Plastic requires a second sorting by plastic-type. The bottom of every plastic item has a numerical code. That code shows the type of plastic. Each type of plastic requires its own bale. Some back-end plastic recycling centers only deal with one type of plastic.

At a back-end plastic recycling center, machines shred the plastic into small pieces. Next, it is washed. A metal detector scans those small pieces for traces of metal. After washing, the small pieces of plastic are melted. After melting, one of two further processes will occur. In one process, the melted plastic is extruded through a wire screen to create spaghetti-like strands. In another process, it is made into pellets, cooled, dried, and stored. Workers can then send either the pellets or strands to a plastics manufacturing plant. There, it will become another plastic item.

Impact of COVID-19

The Los Angeles Times reported that out of 17 recycling centers, only five remain open in Los Angeles. COVID outbreaks among staff and financial difficulties have driven these closures. In Los Angeles, residential waste has increased between 15% and 20%. Commercial waste has decreased by 15%. Los Angeles residents tend to pay a flat amount. In contrast, commercial enterprises pay by volume. As a result of low oil prices, “virgin” polyethylene terephthalate (PET) plastic made from oil costs less than recycled material.

The collapse of the markets

Before 2017, the European Union was exporting 95% of its plastic waste to China. The U.S. was exporting 70% of its plastic waste. U.S. exports of plastic scrap to China amounted to had 250,000 tons. By the spring of 2019, the U.S. was exporting almost no plastic scrap to China.

According to the Yale School of the Environment, China had recycled about half of the world’s recycling, which contained a large amount of contaminated material. China had, in effect, been importing pollutants from the West, and was now stuck with what could not be recycled.

Municipalities pay front-end recycling companies to take scrap from their recycling bins. The collapse of the international recycling market has left front-end centers without customers. In response, front-end recycling centers have begun to raise the prices that they charge municipalities.

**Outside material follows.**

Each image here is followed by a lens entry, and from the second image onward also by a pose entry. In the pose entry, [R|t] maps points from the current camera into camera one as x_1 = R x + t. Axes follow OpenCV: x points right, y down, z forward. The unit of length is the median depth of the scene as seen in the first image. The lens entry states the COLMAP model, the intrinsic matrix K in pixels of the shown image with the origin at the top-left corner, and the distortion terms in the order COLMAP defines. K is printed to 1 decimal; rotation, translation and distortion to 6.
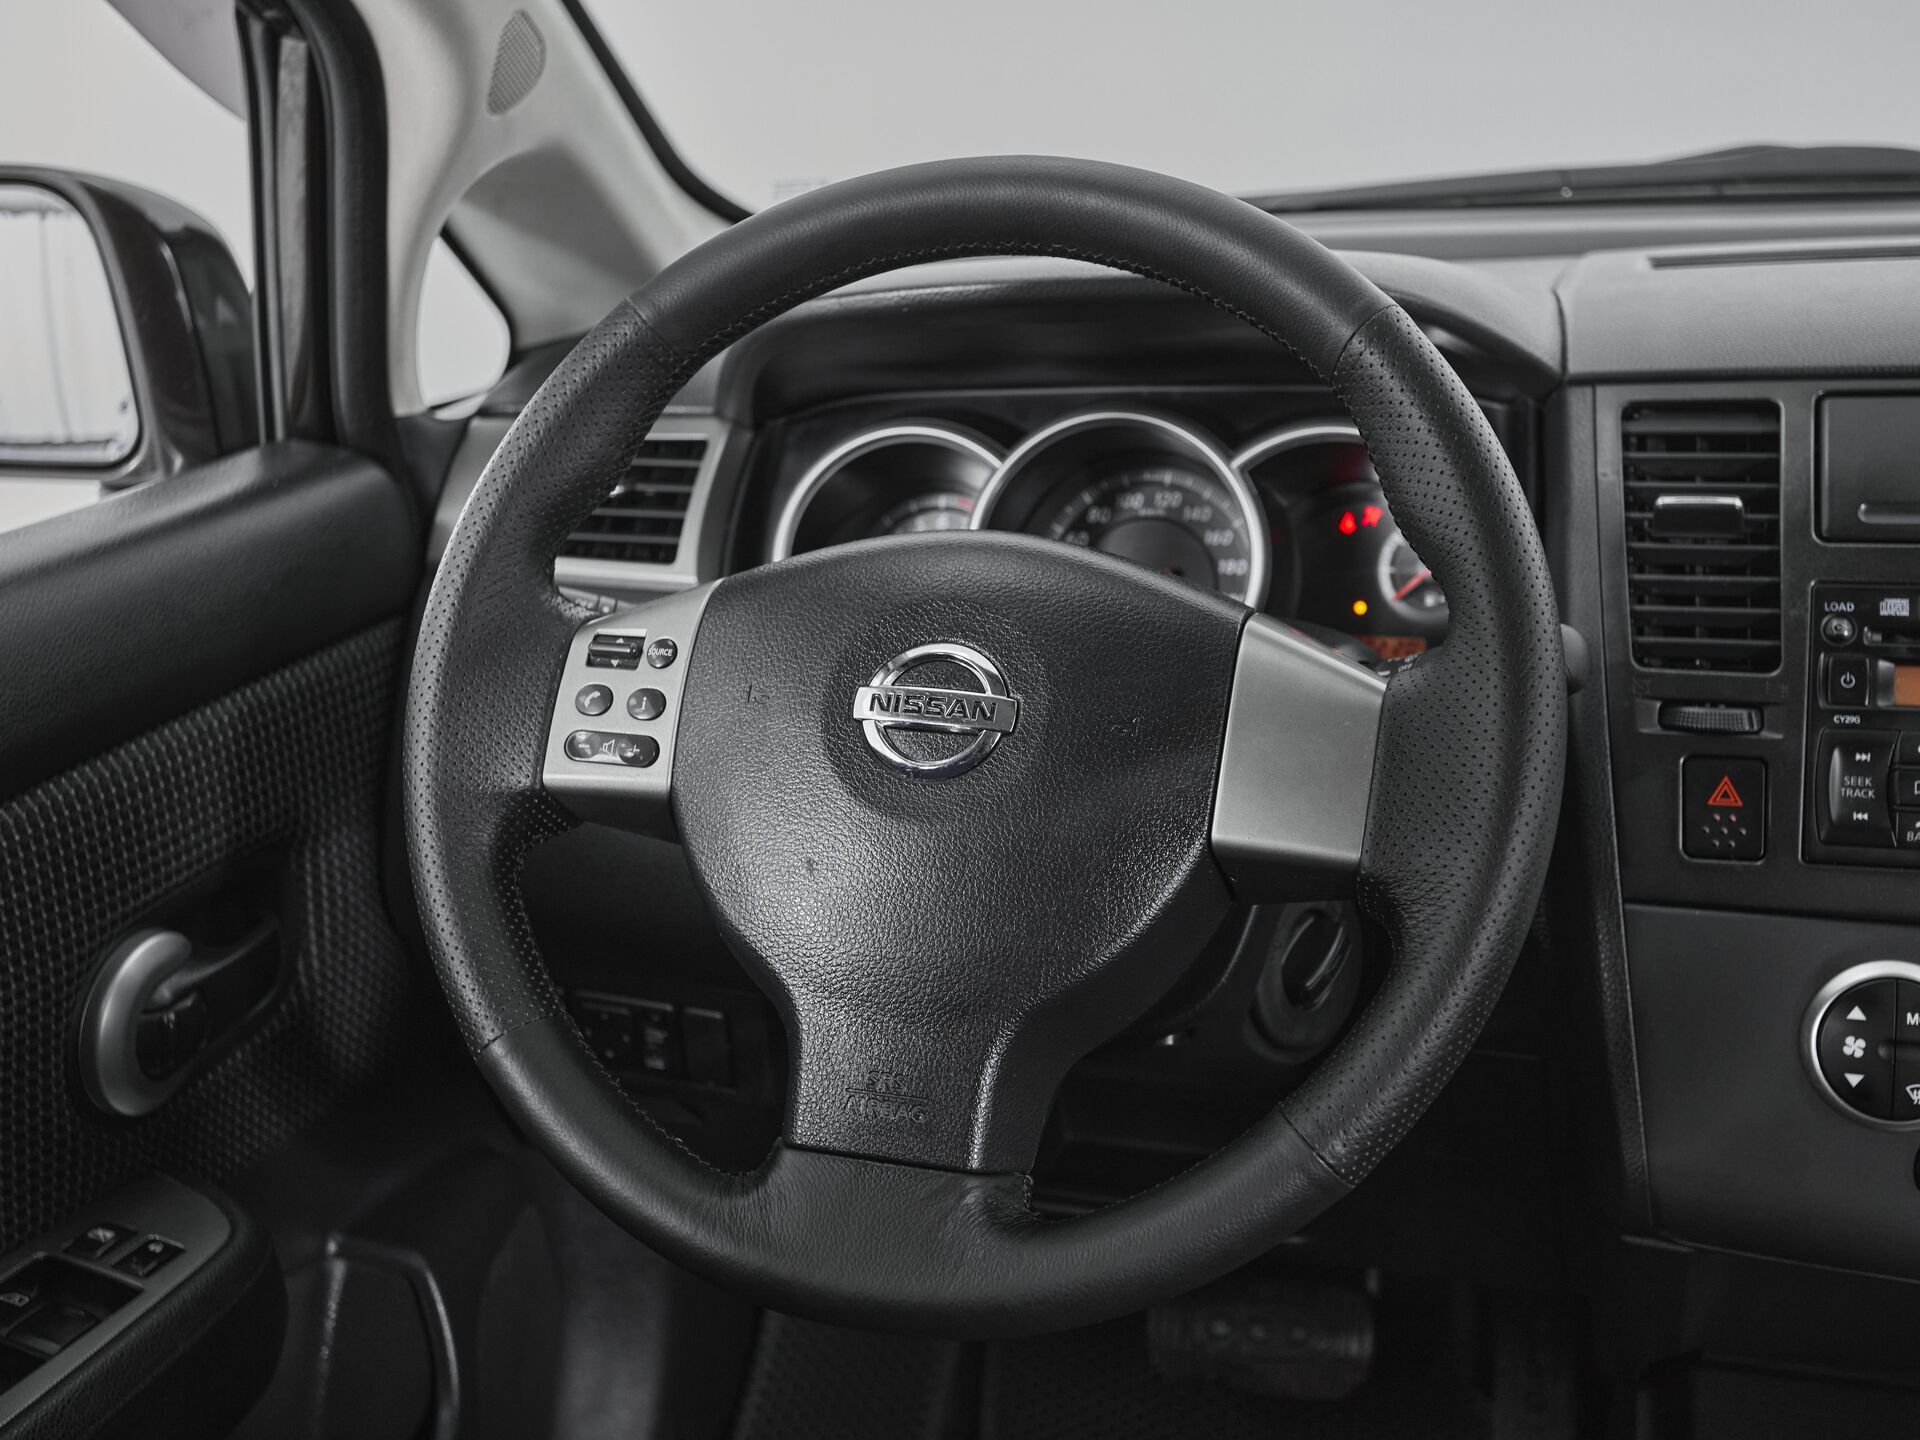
lens RADIAL K [[2331.6, 0, 960.0], [0, 2331.6, 720.0], [0, 0, 1]] dist [0.014975, 0.091224]
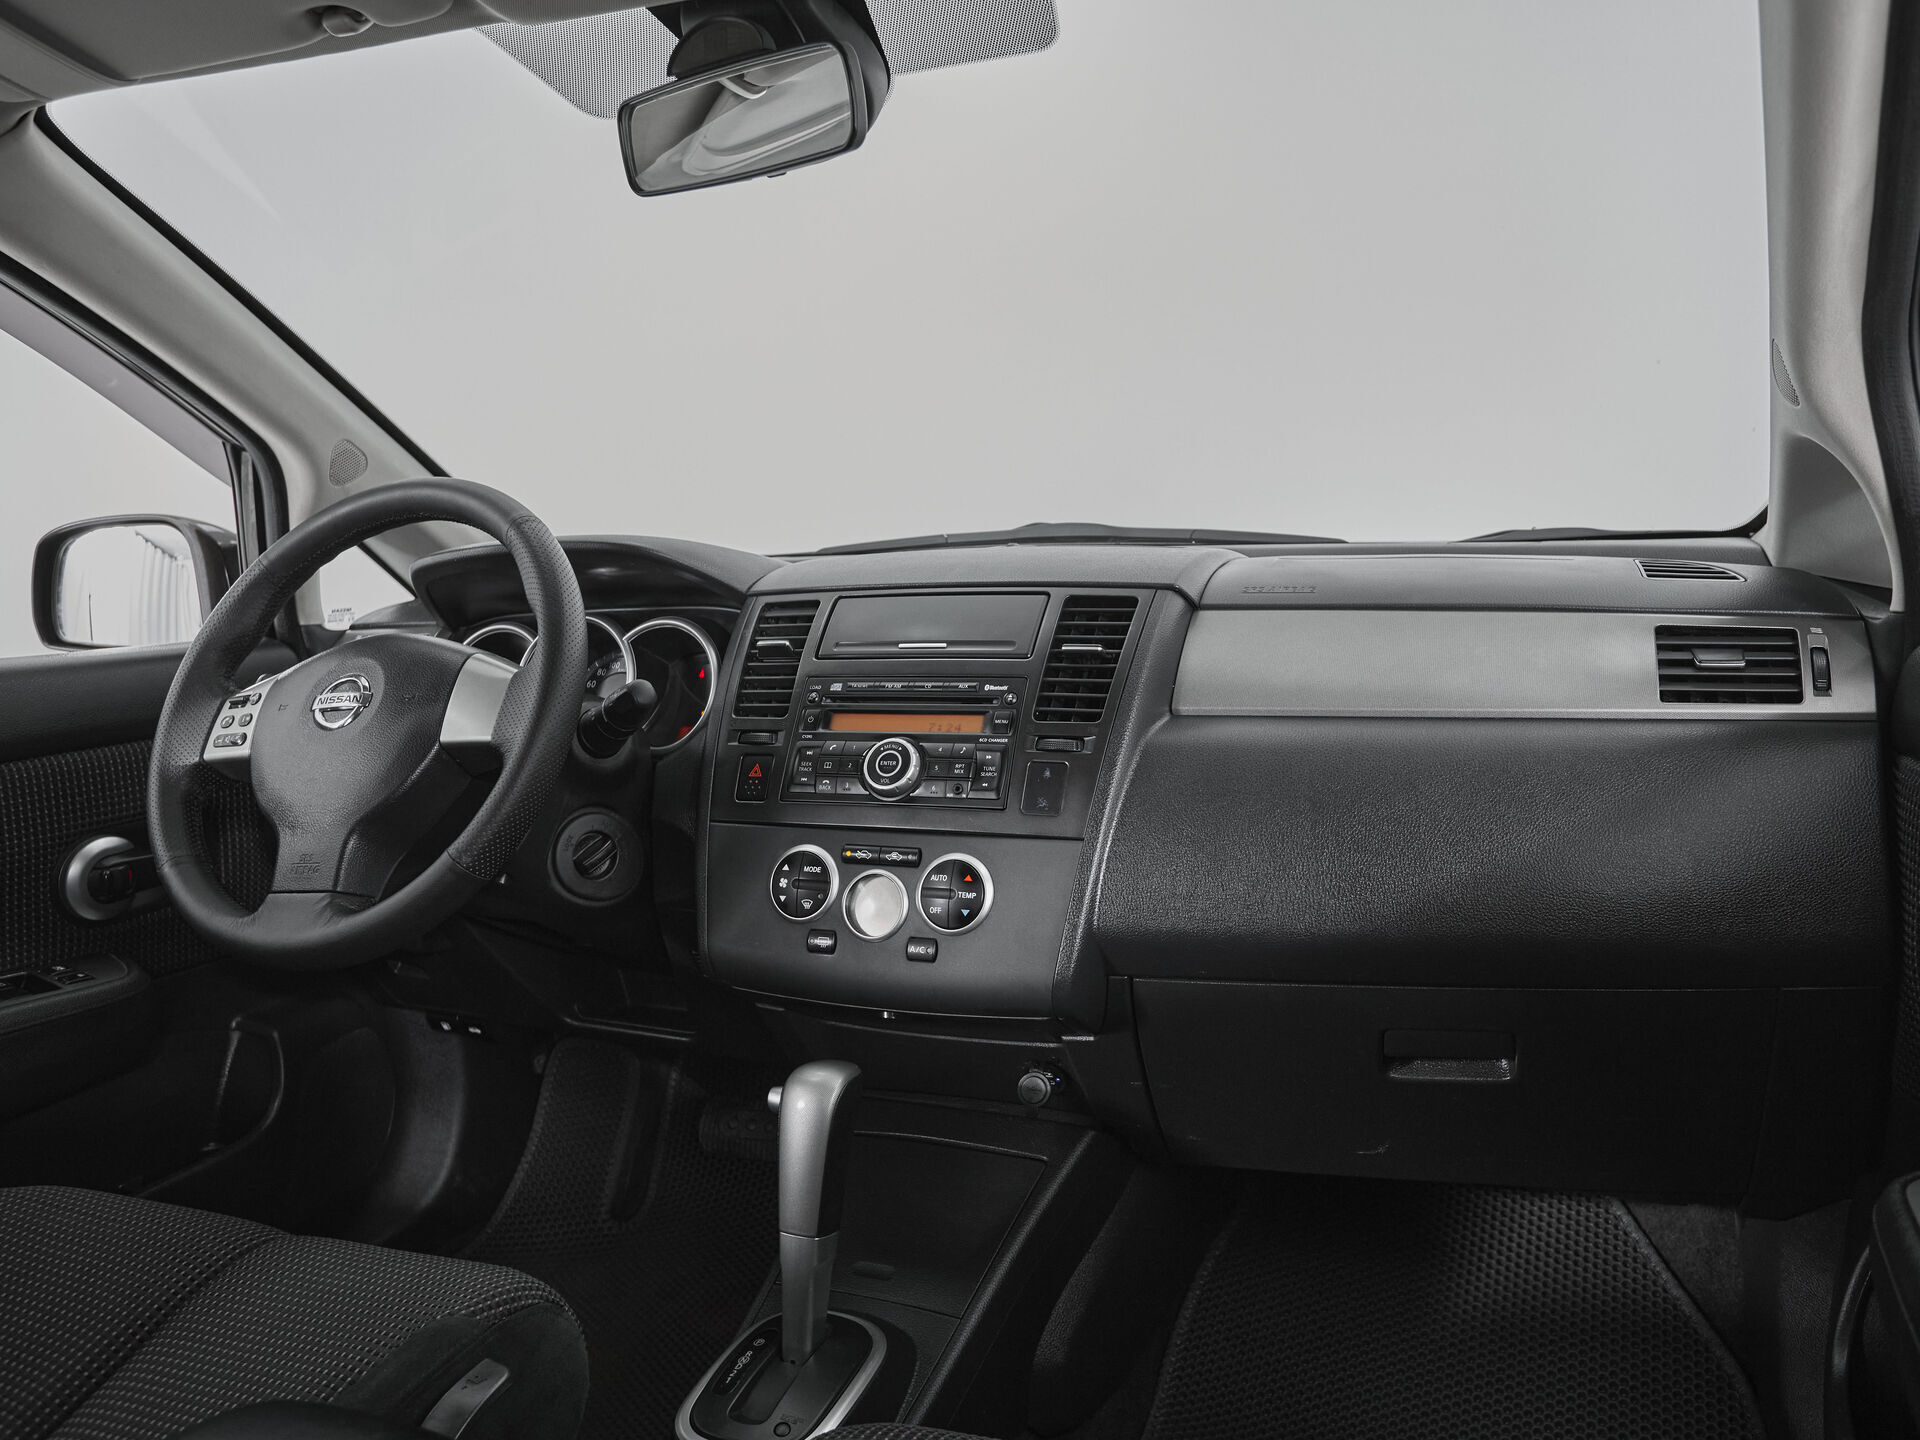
lens RADIAL K [[1474.4, 0, 1009.2], [0, 1474.4, 724.0], [0, 0, 1]] dist [-0.071672, 0.090959]
pose [[0.995706, 0.019058, -0.090591, 0.669197], [-0.034031, 0.985413, -0.166745, 0.202498], [0.086092, 0.169112, 0.981830, -0.306449]]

Some municipalities can no longer afford to recycle. With nowhere to export the waste, incineration of waste products has increased, and some material from those recycle bins now ends up in landfills.

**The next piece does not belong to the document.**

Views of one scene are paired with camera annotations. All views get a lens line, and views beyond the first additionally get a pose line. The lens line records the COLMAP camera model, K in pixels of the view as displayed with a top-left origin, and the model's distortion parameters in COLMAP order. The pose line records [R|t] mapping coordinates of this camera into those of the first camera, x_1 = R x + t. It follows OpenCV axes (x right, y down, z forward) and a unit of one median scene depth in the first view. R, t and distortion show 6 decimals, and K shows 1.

According to the New York Times, the largest front-end recycling companies, Waste Management and Republic Services also own landfills and collect trash. Landfills and incineration produce large revenue streams. Recycling does not. This market collapse has driven efforts to limit the use of plastic. These efforts include banning plastic bags and straws.

The SUEZ recycling plant opens

In contrast, one Asian country is expanding its domestic recycling operations. Thailand has built a new back-end recycling center. It appears to be for domestic plastic pollution rather than imported recycling. In December of 2020, the Suez company opened the SUEZ Circular Polymer Plant in Thailand. Currently, Thailand produces 2,000,000 tons of plastic waste annually. It only recycles 500,000 tons. That plant will only recycle low-density polyethylene (LDPE) and linear low-density polyethylene plastic (LLDPE).

Poor health of recycling before 2017

Even before the pandemic, the international recycling markets showed no signs of health or efficiency before 2017. Recycling never absorbed much of global plastic production. The world only recycled 9% of plastic. It incinerated 12%.

Before 2017, about a quarter of the world’s mismanaged waste occurred in China. That mismanaged waste did not all originate in China and the Chinese ban on importation now returns the problem to its source.